Hurricane Michael topped the climate costs of 2018Hurricane Michael, which devastated the Florida Panhandle, was among the most expensive climate-related disasters of 2018. Photo credit: Scott Olson/Getty Images

By Dana Drugmand

With 2018 having just drawn to a close, some organizations have begun to tally the staggering climate-related costs of a year featuring severe drought, heat, fires, floods and storms around the world. Ten of the biggest disasters cost at least $85 billion in total damages, according to a recent report by the United Kingdom-based organization Christian Aid.

The report, “Counting the Cost: A Year of Climate Breakdown,” looked into events including catastrophic flooding in Kerala, India to devastating wildfires in California, extreme weather events exacerbated by a warming climate. Christian Aid, which works to eradicate global poverty, identifies the top 10 climate-related disasters of 2018 costing more than a billion dollars each. Hurricanes Florence and Michael and the California wildfires in November topped the list, marking yet another expensive year of extreme weather for the United States.

“The year has once again featured extremes of weather made worse by human-induced climate change, with major consequences, costs, and human suffering,” said Dr. Kevin Trenberth, senior scientist at the National Center for Atmospheric Research.

The devastation of 2018 comes on the heels of 2017, which was the costliest year yet in the U.S. with more than $300 billion in damages from climate-related disasters. In 2018, at least a dozen extreme weather events cost at least a billion dollars each, according to the National Oceanic and Atmospheric Administration.

According to NOAA, the seven years with the most billion-dollar disasters have all come in the past decade.

While it is impossible to predict whether billion-dollar events will continue to climb,  “We are seeing a gradual upward trend in the number of billion dollar disasters even when counting for inflation,” said Climate Central meteorologist Sean Sublette.

Other factors, like increasing population and economic development, contribute to higher damage costs because more people and property are concentrated in climate-vulnerable areas like coastal cities. But climate change is the underlying factor that leads to more extreme, and more expensive, natural disasters.

“As the climate does continue to warm, so will the odds of greater floods,” Sublette said. “There’s more moisture in the atmosphere and heavier rain that in turn leads to more flooding. Then you compound that with the fact that there is a growing population and more development so those two things together are dramatically increasing the risk to life and property from natural disasters. When we look at climate change, we need to look at this as a risk management thing.”

As reports like Christian Aid’s show, that risk is already a reality with real human impacts and economic costs. “This report shows that for many people, climate change is having devastating impacts on their lives and livelihoods right now,” said Dr. Kat Kramer, Christian Aid’s global climate lead.   

As global temperatures continue to rise, so too will the costs and consequences.

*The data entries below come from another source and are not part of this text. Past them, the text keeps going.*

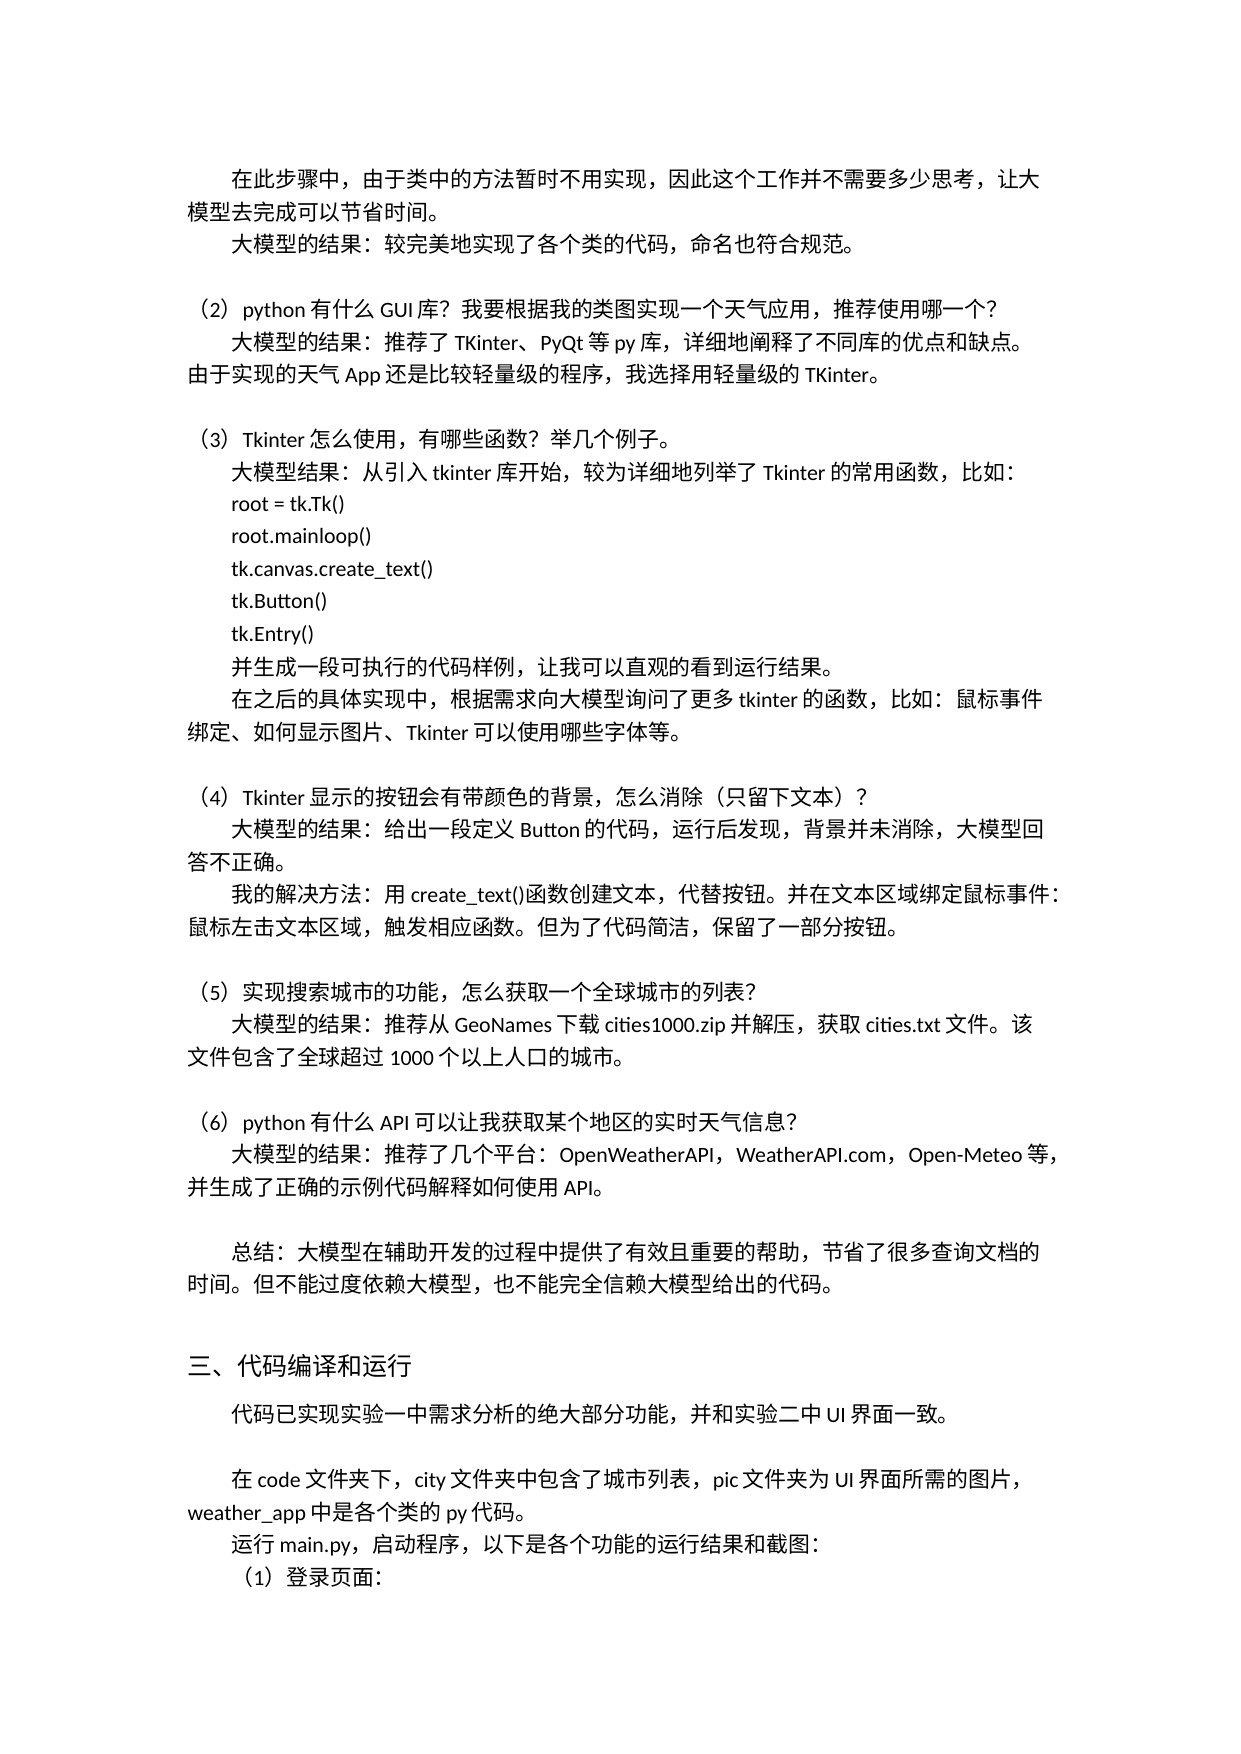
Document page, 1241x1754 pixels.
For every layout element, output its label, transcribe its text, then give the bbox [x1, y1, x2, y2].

list 实现搜索城市的功能，怎么获取一个全球城市的列表？ [187, 974, 1053, 1007]
list 总结：大模型在辅助开发的过程中提供了有效且重要的帮助，节省了很多查询文档的时间。但不能过度依赖大模型，也不能完全信赖大模型给出的代码。 [187, 1234, 1053, 1299]
list 大模型的结果：较完美地实现了各个类的代码，命名也符合规范。 [187, 227, 1053, 259]
list 大模型的结果：给出一段定义Button的代码，运行后发现，背景并未消除，大模型回答不正确。 [187, 812, 1053, 877]
list 在之后的具体实现中，根据需求向大模型询问了更多tkinter的函数，比如：鼠标事件绑定、如何显示图片、Tkinter可以使用哪些字体等。 [187, 682, 1053, 747]
list 登录页面： [187, 1559, 1053, 1592]
list 大模型的结果：推荐了TKinter、PyQt等py库，详细地阐释了不同库的优点和缺点。由于实现的天气App还是比较轻量级的程序，我选择用轻量级的TKinter。 [187, 324, 1053, 389]
list tk.Entry() [187, 617, 1053, 649]
list python有什么API可以让我获取某个地区的实时天气信息？ [187, 1104, 1053, 1137]
list 代码已实现实验一中需求分析的绝大部分功能，并和实验二中UI界面一致。 [187, 1397, 1053, 1429]
list 我的解决方法：用create_text()函数创建文本，代替按钮。并在文本区域绑定鼠标事件：鼠标左击文本区域，触发相应函数。但为了代码简洁，保留了一部分按钮。 [187, 877, 1053, 942]
list python有什么GUI库？我要根据我的类图实现一个天气应用，推荐使用哪一个？ [187, 292, 1053, 324]
list 在此步骤中，由于类中的方法暂时不用实现，因此这个工作并不需要多少思考，让大模型去完成可以节省时间。 [187, 162, 1053, 227]
list 大模型的结果：推荐从GeoNames下载cities1000.zip并解压，获取cities.txt文件。该文件包含了全球超过 1000 个以上人口的城市。 [187, 1007, 1053, 1072]
list 三、代码编译和运行 [187, 1332, 1053, 1397]
list 运行main.py，启动程序，以下是各个功能的运行结果和截图： [187, 1527, 1053, 1559]
list tk.Button() [187, 584, 1053, 617]
list root.mainloop() [187, 519, 1053, 552]
list 大模型的结果：推荐了几个平台：OpenWeatherAPI，WeatherAPI.com，Open-Meteo等，并生成了正确的示例代码解释如何使用API。 [187, 1137, 1053, 1202]
list 并生成一段可执行的代码样例，让我可以直观的看到运行结果。 [187, 649, 1053, 682]
list root = tk.Tk() [187, 487, 1053, 519]
list tk.canvas.create_text() [187, 552, 1053, 584]
list 大模型结果：从引入tkinter库开始，较为详细地列举了Tkinter的常用函数，比如： [187, 454, 1053, 487]
list Tkinter显示的按钮会有带颜色的背景，怎么消除（只留下文本）？ [187, 779, 1053, 812]
list 在code文件夹下，city文件夹中包含了城市列表，pic文件夹为UI界面所需的图片，weather_app中是各个类的py代码。 [187, 1462, 1053, 1527]
list Tkinter怎么使用，有哪些函数？举几个例子。 [187, 422, 1053, 454]
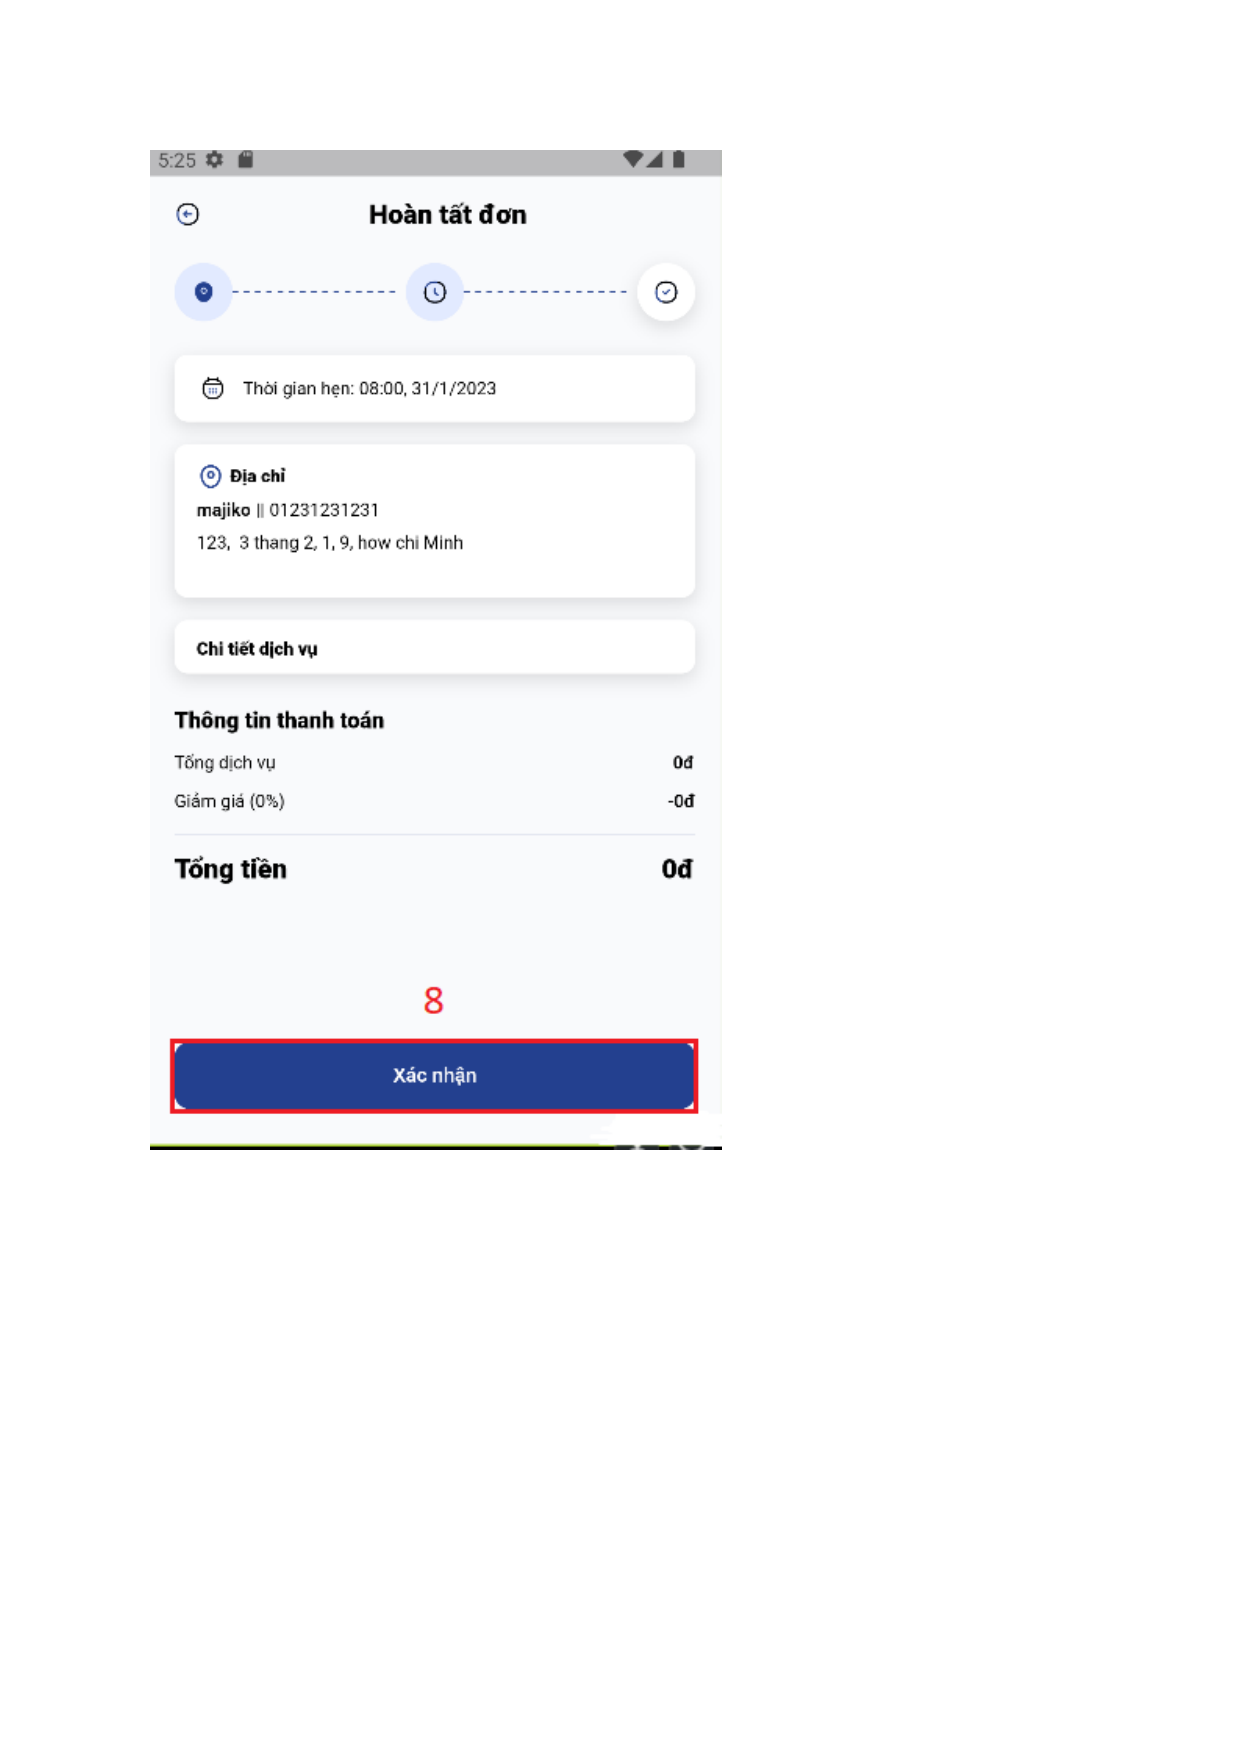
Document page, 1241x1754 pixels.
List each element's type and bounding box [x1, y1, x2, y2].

picture [150, 150, 722, 1150]
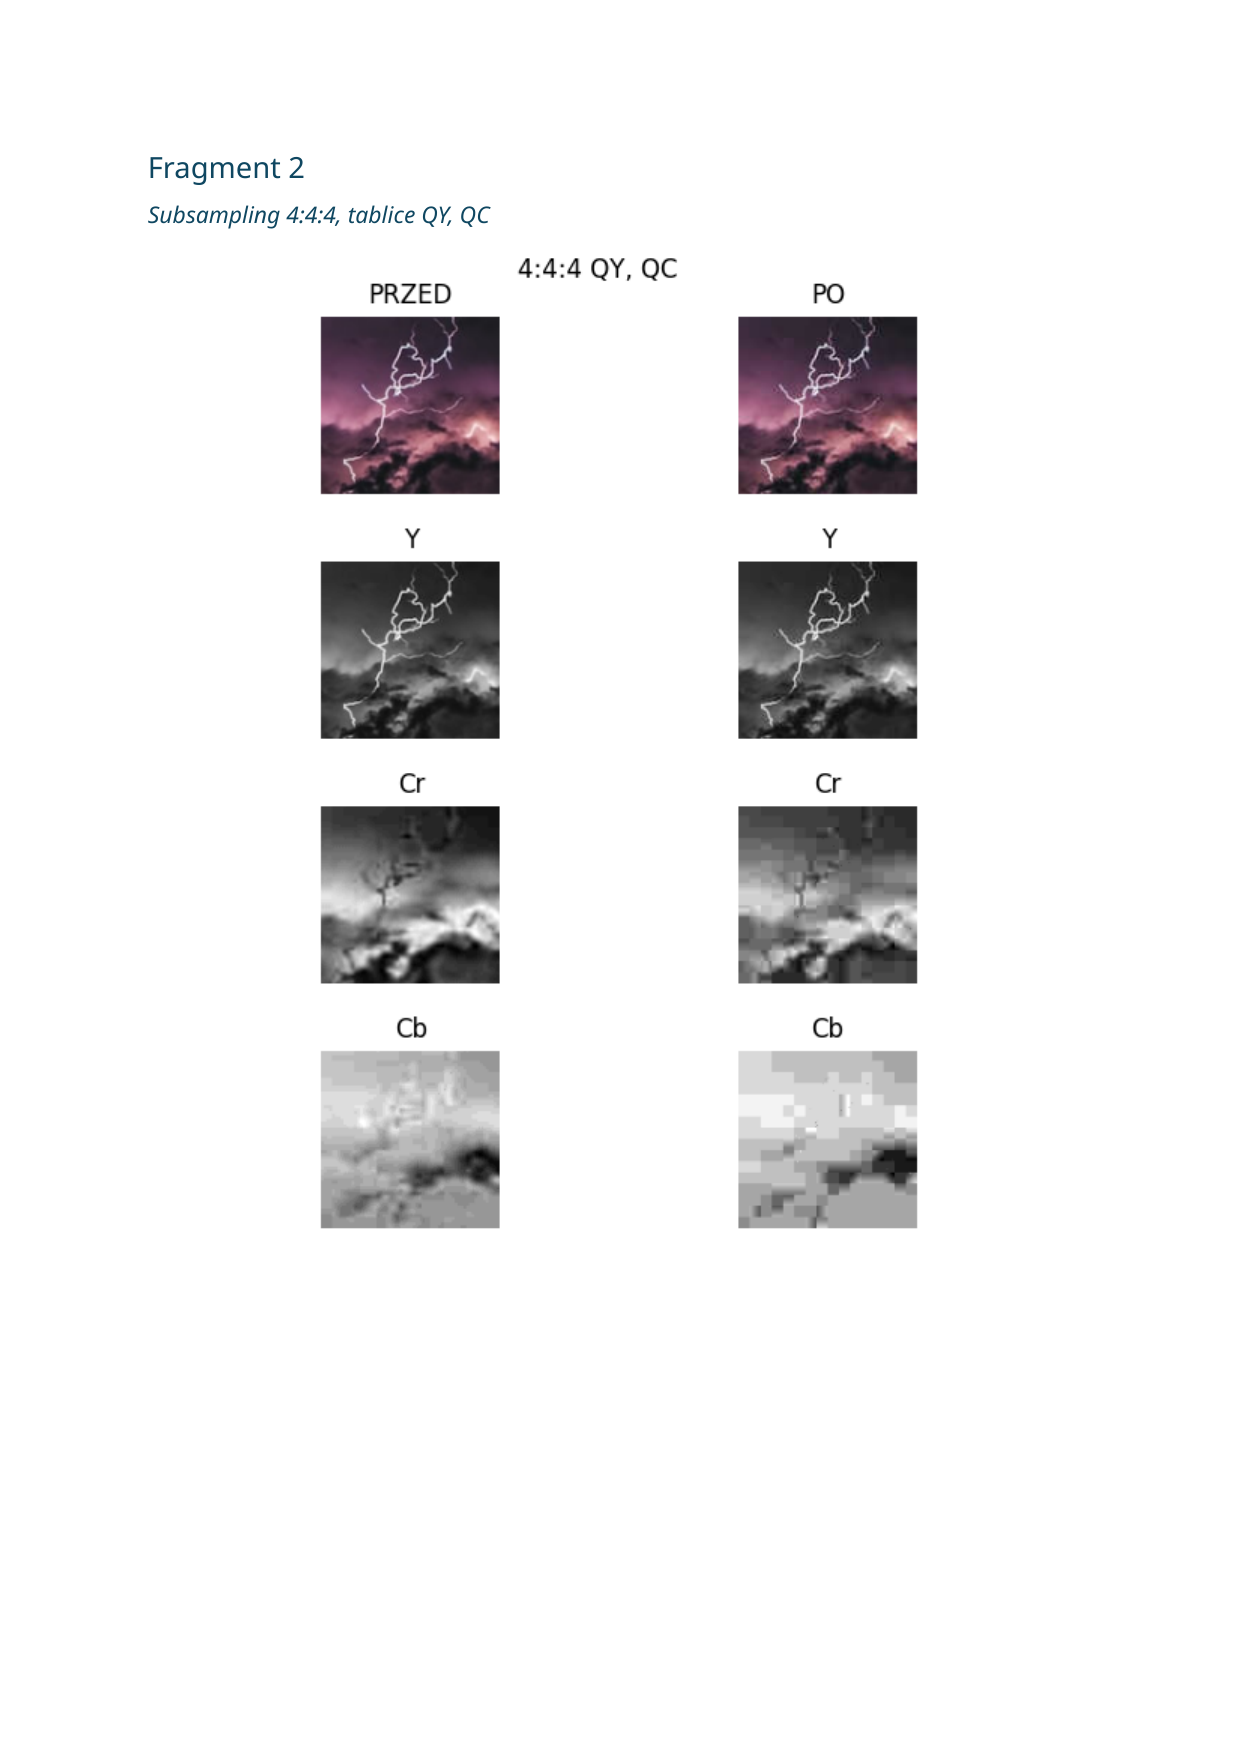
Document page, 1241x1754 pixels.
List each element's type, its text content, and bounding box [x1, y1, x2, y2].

subtitle Subsampling 4:4:4, tablice QY, QC [148, 199, 1093, 230]
subtitle Fragment 2 [148, 148, 1093, 187]
picture [147, 236, 1048, 1287]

The $300 billion price tag of extreme weather in the U.S. in 2017 is not an anomaly: The federal government’s latest national climate report warned that climate change could cost the U.S. hundreds of billions of dollars annually by century’s end. Worldwide, damage costs are projected to climb into the tens of trillions of dollars without rapid decarbonization. A UN report released last October estimated that global economic damages by 2100 would reach $54 trillion with 1.5 degrees Celsius of warming, and $69 trillion with 2 degrees C warming.

“The science is clear. Without rapid cuts in CO2 and other greenhouse gases, climate change will have increasingly destructive and irreversible impacts on life on Earth,” World Meteorological Organization secretary-general Petteri Taalas said in a recent statement.

While more extreme weather and other impacts are commonly described as the “new normal,” experts explain that the climate system is dynamic and unpredictable. “It’s going to continue to progressively get worse until we find a way to mitigate it or adapt,” Sublette said.